Give the data again in full, with every character unchanged.
** Source information follows **
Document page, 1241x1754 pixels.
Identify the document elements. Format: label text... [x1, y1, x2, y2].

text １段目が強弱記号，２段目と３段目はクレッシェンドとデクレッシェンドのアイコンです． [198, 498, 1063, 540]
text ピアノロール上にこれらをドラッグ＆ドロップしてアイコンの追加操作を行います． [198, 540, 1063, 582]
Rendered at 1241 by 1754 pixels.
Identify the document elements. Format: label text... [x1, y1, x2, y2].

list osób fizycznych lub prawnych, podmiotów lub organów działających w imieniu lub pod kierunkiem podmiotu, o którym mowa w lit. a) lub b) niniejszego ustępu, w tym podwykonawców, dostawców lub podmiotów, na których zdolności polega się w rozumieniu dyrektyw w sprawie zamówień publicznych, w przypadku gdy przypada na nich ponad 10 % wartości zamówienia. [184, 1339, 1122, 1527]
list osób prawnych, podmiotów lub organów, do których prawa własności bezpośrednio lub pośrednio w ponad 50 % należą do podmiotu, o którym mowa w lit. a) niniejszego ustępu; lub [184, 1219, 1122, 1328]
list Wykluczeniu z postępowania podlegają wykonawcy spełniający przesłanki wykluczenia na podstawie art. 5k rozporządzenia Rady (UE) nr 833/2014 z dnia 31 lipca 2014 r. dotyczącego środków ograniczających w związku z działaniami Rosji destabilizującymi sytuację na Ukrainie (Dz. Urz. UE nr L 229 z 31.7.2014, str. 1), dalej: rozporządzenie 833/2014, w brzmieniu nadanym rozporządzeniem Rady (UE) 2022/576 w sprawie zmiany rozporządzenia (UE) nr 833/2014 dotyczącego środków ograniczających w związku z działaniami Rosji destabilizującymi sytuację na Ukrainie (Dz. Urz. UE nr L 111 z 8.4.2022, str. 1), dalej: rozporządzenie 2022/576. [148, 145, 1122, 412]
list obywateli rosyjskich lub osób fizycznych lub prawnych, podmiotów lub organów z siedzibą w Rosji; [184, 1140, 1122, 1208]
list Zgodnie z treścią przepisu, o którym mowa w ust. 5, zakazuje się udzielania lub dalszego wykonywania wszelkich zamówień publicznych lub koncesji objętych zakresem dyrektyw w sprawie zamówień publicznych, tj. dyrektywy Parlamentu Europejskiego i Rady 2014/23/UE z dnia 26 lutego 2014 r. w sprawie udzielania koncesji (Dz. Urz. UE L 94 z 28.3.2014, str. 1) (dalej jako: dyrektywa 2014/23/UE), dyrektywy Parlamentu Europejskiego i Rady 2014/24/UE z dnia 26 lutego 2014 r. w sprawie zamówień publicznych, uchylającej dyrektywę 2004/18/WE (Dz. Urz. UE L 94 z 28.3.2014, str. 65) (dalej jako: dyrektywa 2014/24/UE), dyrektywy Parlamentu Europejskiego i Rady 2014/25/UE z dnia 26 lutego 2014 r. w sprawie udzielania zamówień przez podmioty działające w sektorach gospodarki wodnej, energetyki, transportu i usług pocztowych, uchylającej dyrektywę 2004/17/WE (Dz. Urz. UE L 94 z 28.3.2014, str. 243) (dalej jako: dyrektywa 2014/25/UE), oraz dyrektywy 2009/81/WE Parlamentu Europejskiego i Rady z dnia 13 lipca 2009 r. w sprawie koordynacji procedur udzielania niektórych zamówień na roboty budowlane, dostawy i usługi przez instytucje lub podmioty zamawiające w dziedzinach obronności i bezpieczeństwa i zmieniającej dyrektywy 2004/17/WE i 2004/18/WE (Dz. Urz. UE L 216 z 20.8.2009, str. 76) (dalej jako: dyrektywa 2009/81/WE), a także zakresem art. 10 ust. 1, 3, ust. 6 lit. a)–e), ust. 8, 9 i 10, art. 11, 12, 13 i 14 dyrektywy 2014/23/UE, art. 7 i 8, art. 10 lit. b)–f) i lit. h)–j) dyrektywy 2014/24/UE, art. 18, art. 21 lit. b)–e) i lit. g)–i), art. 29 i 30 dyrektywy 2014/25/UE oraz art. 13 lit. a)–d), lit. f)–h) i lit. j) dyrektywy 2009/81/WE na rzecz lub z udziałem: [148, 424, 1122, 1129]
** End of Source information **
Task response =
Document page, 1241x1754 pixels.
Identify the document elements. Format: label text... [x1, y1, x2, y2].

text １段目が強弱記号，２段目と３段目はクレッシェンドとデクレッシェンドのアイコンです． [198, 498, 1063, 540]
text ピアノロール上にこれらをドラッグ＆ドロップしてアイコンの追加操作を行います． [198, 540, 1063, 582]
Rendered at 1241 by 1754 pixels.
Identify the document elements. Format: label text... [x1, y1, x2, y2].

list osób fizycznych lub prawnych, podmiotów lub organów działających w imieniu lub pod kierunkiem podmiotu, o którym mowa w lit. a) lub b) niniejszego ustępu, w tym podwykonawców, dostawców lub podmiotów, na których zdolności polega się w rozumieniu dyrektyw w sprawie zamówień publicznych, w przypadku gdy przypada na nich ponad 10 % wartości zamówienia. [184, 1339, 1122, 1527]
list osób prawnych, podmiotów lub organów, do których prawa własności bezpośrednio lub pośrednio w ponad 50 % należą do podmiotu, o którym mowa w lit. a) niniejszego ustępu; lub [184, 1219, 1122, 1328]
list Wykluczeniu z postępowania podlegają wykonawcy spełniający przesłanki wykluczenia na podstawie art. 5k rozporządzenia Rady (UE) nr 833/2014 z dnia 31 lipca 2014 r. dotyczącego środków ograniczających w związku z działaniami Rosji destabilizującymi sytuację na Ukrainie (Dz. Urz. UE nr L 229 z 31.7.2014, str. 1), dalej: rozporządzenie 833/2014, w brzmieniu nadanym rozporządzeniem Rady (UE) 2022/576 w sprawie zmiany rozporządzenia (UE) nr 833/2014 dotyczącego środków ograniczających w związku z działaniami Rosji destabilizującymi sytuację na Ukrainie (Dz. Urz. UE nr L 111 z 8.4.2022, str. 1), dalej: rozporządzenie 2022/576. [148, 145, 1122, 412]
list obywateli rosyjskich lub osób fizycznych lub prawnych, podmiotów lub organów z siedzibą w Rosji; [184, 1140, 1122, 1208]
list Zgodnie z treścią przepisu, o którym mowa w ust. 5, zakazuje się udzielania lub dalszego wykonywania wszelkich zamówień publicznych lub koncesji objętych zakresem dyrektyw w sprawie zamówień publicznych, tj. dyrektywy Parlamentu Europejskiego i Rady 2014/23/UE z dnia 26 lutego 2014 r. w sprawie udzielania koncesji (Dz. Urz. UE L 94 z 28.3.2014, str. 1) (dalej jako: dyrektywa 2014/23/UE), dyrektywy Parlamentu Europejskiego i Rady 2014/24/UE z dnia 26 lutego 2014 r. w sprawie zamówień publicznych, uchylającej dyrektywę 2004/18/WE (Dz. Urz. UE L 94 z 28.3.2014, str. 65) (dalej jako: dyrektywa 2014/24/UE), dyrektywy Parlamentu Europejskiego i Rady 2014/25/UE z dnia 26 lutego 2014 r. w sprawie udzielania zamówień przez podmioty działające w sektorach gospodarki wodnej, energetyki, transportu i usług pocztowych, uchylającej dyrektywę 2004/17/WE (Dz. Urz. UE L 94 z 28.3.2014, str. 243) (dalej jako: dyrektywa 2014/25/UE), oraz dyrektywy 2009/81/WE Parlamentu Europejskiego i Rady z dnia 13 lipca 2009 r. w sprawie koordynacji procedur udzielania niektórych zamówień na roboty budowlane, dostawy i usługi przez instytucje lub podmioty zamawiające w dziedzinach obronności i bezpieczeństwa i zmieniającej dyrektywy 2004/17/WE i 2004/18/WE (Dz. Urz. UE L 216 z 20.8.2009, str. 76) (dalej jako: dyrektywa 2009/81/WE), a także zakresem art. 10 ust. 1, 3, ust. 6 lit. a)–e), ust. 8, 9 i 10, art. 11, 12, 13 i 14 dyrektywy 2014/23/UE, art. 7 i 8, art. 10 lit. b)–f) i lit. h)–j) dyrektywy 2014/24/UE, art. 18, art. 21 lit. b)–e) i lit. g)–i), art. 29 i 30 dyrektywy 2014/25/UE oraz art. 13 lit. a)–d), lit. f)–h) i lit. j) dyrektywy 2009/81/WE na rzecz lub z udziałem: [148, 424, 1122, 1129]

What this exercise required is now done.